Frequently Asked Questions

What is the IUPAC name of 5-(4-amino-1,3,6-trioxopyrrolo[3,4-c]pyridin-5-yl)-2-hydroxybenzoic acid?
The IUPAC name of 5-(4-amino-1,3,6-trioxopyrrolo[3,4-c]pyridin-5-yl)-2-hydroxybenzoic acid (CID 169326792) is 5-(4-amino-1,3,6-trioxopyrrolo[3,4-c]pyridin-5-yl)-2-hydroxybenzoic acid.
What is the SMILES notation for 5-(4-amino-1,3,6-trioxopyrrolo[3,4-c]pyridin-5-yl)-2-hydroxybenzoic acid?
The canonical SMILES for 5-(4-amino-1,3,6-trioxopyrrolo[3,4-c]pyridin-5-yl)-2-hydroxybenzoic acid is Nc1c2c(cc(=O)n1-c1ccc(O)c(C(=O)O)c1)C(=O)NC2=O.

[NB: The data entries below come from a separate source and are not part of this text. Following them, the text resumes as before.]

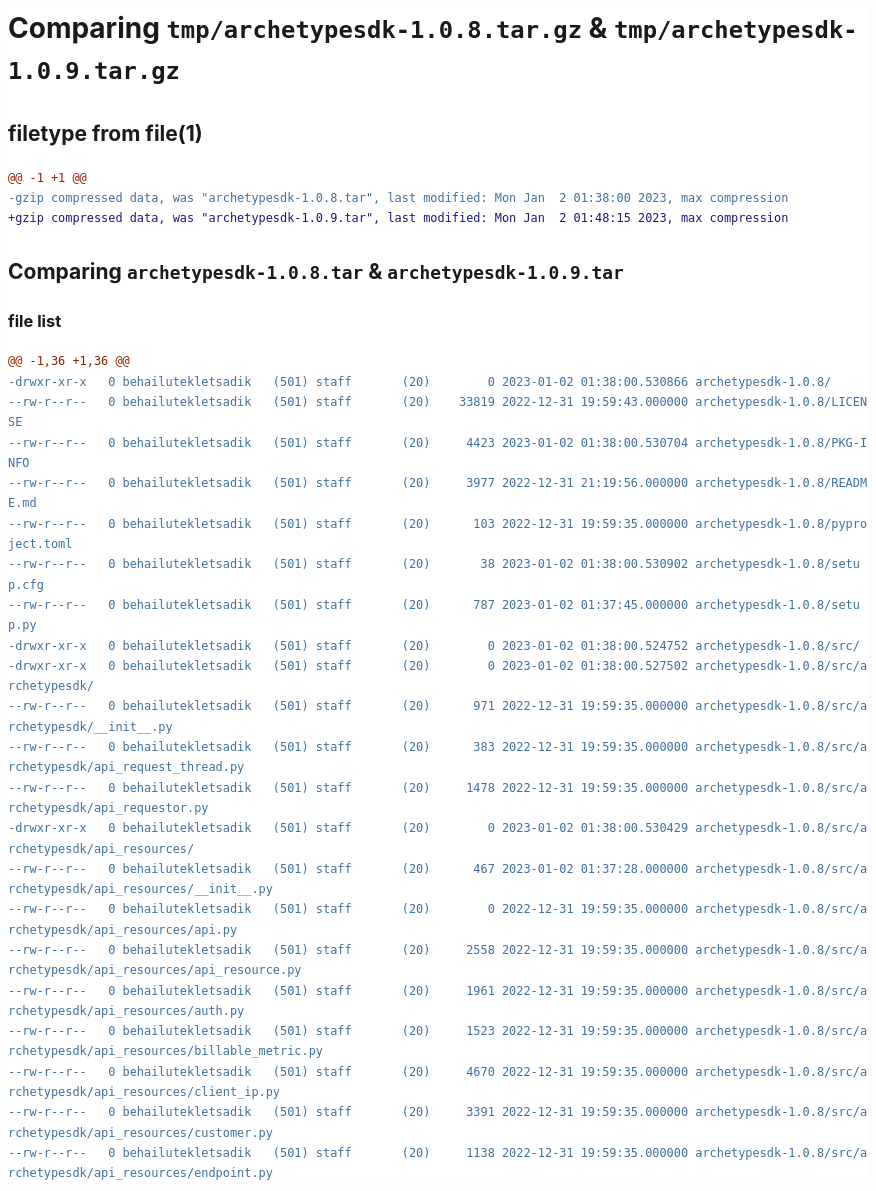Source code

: # Comparing `tmp/archetypesdk-1.0.8.tar.gz` & `tmp/archetypesdk-1.0.9.tar.gz`

## filetype from file(1)

```diff
@@ -1 +1 @@
-gzip compressed data, was "archetypesdk-1.0.8.tar", last modified: Mon Jan  2 01:38:00 2023, max compression
+gzip compressed data, was "archetypesdk-1.0.9.tar", last modified: Mon Jan  2 01:48:15 2023, max compression
```

## Comparing `archetypesdk-1.0.8.tar` & `archetypesdk-1.0.9.tar`

### file list

```diff
@@ -1,36 +1,36 @@
-drwxr-xr-x   0 behailutekletsadik   (501) staff       (20)        0 2023-01-02 01:38:00.530866 archetypesdk-1.0.8/
--rw-r--r--   0 behailutekletsadik   (501) staff       (20)    33819 2022-12-31 19:59:43.000000 archetypesdk-1.0.8/LICENSE
--rw-r--r--   0 behailutekletsadik   (501) staff       (20)     4423 2023-01-02 01:38:00.530704 archetypesdk-1.0.8/PKG-INFO
--rw-r--r--   0 behailutekletsadik   (501) staff       (20)     3977 2022-12-31 21:19:56.000000 archetypesdk-1.0.8/README.md
--rw-r--r--   0 behailutekletsadik   (501) staff       (20)      103 2022-12-31 19:59:35.000000 archetypesdk-1.0.8/pyproject.toml
--rw-r--r--   0 behailutekletsadik   (501) staff       (20)       38 2023-01-02 01:38:00.530902 archetypesdk-1.0.8/setup.cfg
--rw-r--r--   0 behailutekletsadik   (501) staff       (20)      787 2023-01-02 01:37:45.000000 archetypesdk-1.0.8/setup.py
-drwxr-xr-x   0 behailutekletsadik   (501) staff       (20)        0 2023-01-02 01:38:00.524752 archetypesdk-1.0.8/src/
-drwxr-xr-x   0 behailutekletsadik   (501) staff       (20)        0 2023-01-02 01:38:00.527502 archetypesdk-1.0.8/src/archetypesdk/
--rw-r--r--   0 behailutekletsadik   (501) staff       (20)      971 2022-12-31 19:59:35.000000 archetypesdk-1.0.8/src/archetypesdk/__init__.py
--rw-r--r--   0 behailutekletsadik   (501) staff       (20)      383 2022-12-31 19:59:35.000000 archetypesdk-1.0.8/src/archetypesdk/api_request_thread.py
--rw-r--r--   0 behailutekletsadik   (501) staff       (20)     1478 2022-12-31 19:59:35.000000 archetypesdk-1.0.8/src/archetypesdk/api_requestor.py
-drwxr-xr-x   0 behailutekletsadik   (501) staff       (20)        0 2023-01-02 01:38:00.530429 archetypesdk-1.0.8/src/archetypesdk/api_resources/
--rw-r--r--   0 behailutekletsadik   (501) staff       (20)      467 2023-01-02 01:37:28.000000 archetypesdk-1.0.8/src/archetypesdk/api_resources/__init__.py
--rw-r--r--   0 behailutekletsadik   (501) staff       (20)        0 2022-12-31 19:59:35.000000 archetypesdk-1.0.8/src/archetypesdk/api_resources/api.py
--rw-r--r--   0 behailutekletsadik   (501) staff       (20)     2558 2022-12-31 19:59:35.000000 archetypesdk-1.0.8/src/archetypesdk/api_resources/api_resource.py
--rw-r--r--   0 behailutekletsadik   (501) staff       (20)     1961 2022-12-31 19:59:35.000000 archetypesdk-1.0.8/src/archetypesdk/api_resources/auth.py
--rw-r--r--   0 behailutekletsadik   (501) staff       (20)     1523 2022-12-31 19:59:35.000000 archetypesdk-1.0.8/src/archetypesdk/api_resources/billable_metric.py
--rw-r--r--   0 behailutekletsadik   (501) staff       (20)     4670 2022-12-31 19:59:35.000000 archetypesdk-1.0.8/src/archetypesdk/api_resources/client_ip.py
--rw-r--r--   0 behailutekletsadik   (501) staff       (20)     3391 2022-12-31 19:59:35.000000 archetypesdk-1.0.8/src/archetypesdk/api_resources/customer.py
--rw-r--r--   0 behailutekletsadik   (501) staff       (20)     1138 2022-12-31 19:59:35.000000 archetypesdk-1.0.8/src/archetypesdk/api_resources/endpoint.py
```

What is the InChIKey of 5-(4-amino-1,3,6-trioxopyrrolo[3,4-c]pyridin-5-yl)-2-hydroxybenzoic acid?
The InChIKey is XBZHEBKJEHPFJL-UHFFFAOYSA-N. The full InChI is InChI=1S/C14H9N3O6/c15-11-10-7(12(20)16-13(10)21)4-9(19)17(11)5-1-2-8(18)6(3-5)14(22)23/h1-4,18H,15H2,(H,22,23)(H,16,20,21).
What are the key properties of 5-(4-amino-1,3,6-trioxopyrrolo[3,4-c]pyridin-5-yl)-2-hydroxybenzoic acid?
5-(4-amino-1,3,6-trioxopyrrolo[3,4-c]pyridin-5-yl)-2-hydroxybenzoic acid has a molecular weight of 315.24 g/mol, XLogP of -0.29, 2 rotatable bonds, 4 hydrogen bond donors, and 7 hydrogen bond acceptors.
Where does this data come from?
All data for 5-(4-amino-1,3,6-trioxopyrrolo[3,4-c]pyridin-5-yl)-2-hydroxybenzoic acid is sourced from PubChem (CID 169326792), the world's largest open chemistry database maintained by the National Library of Medicine (NIH).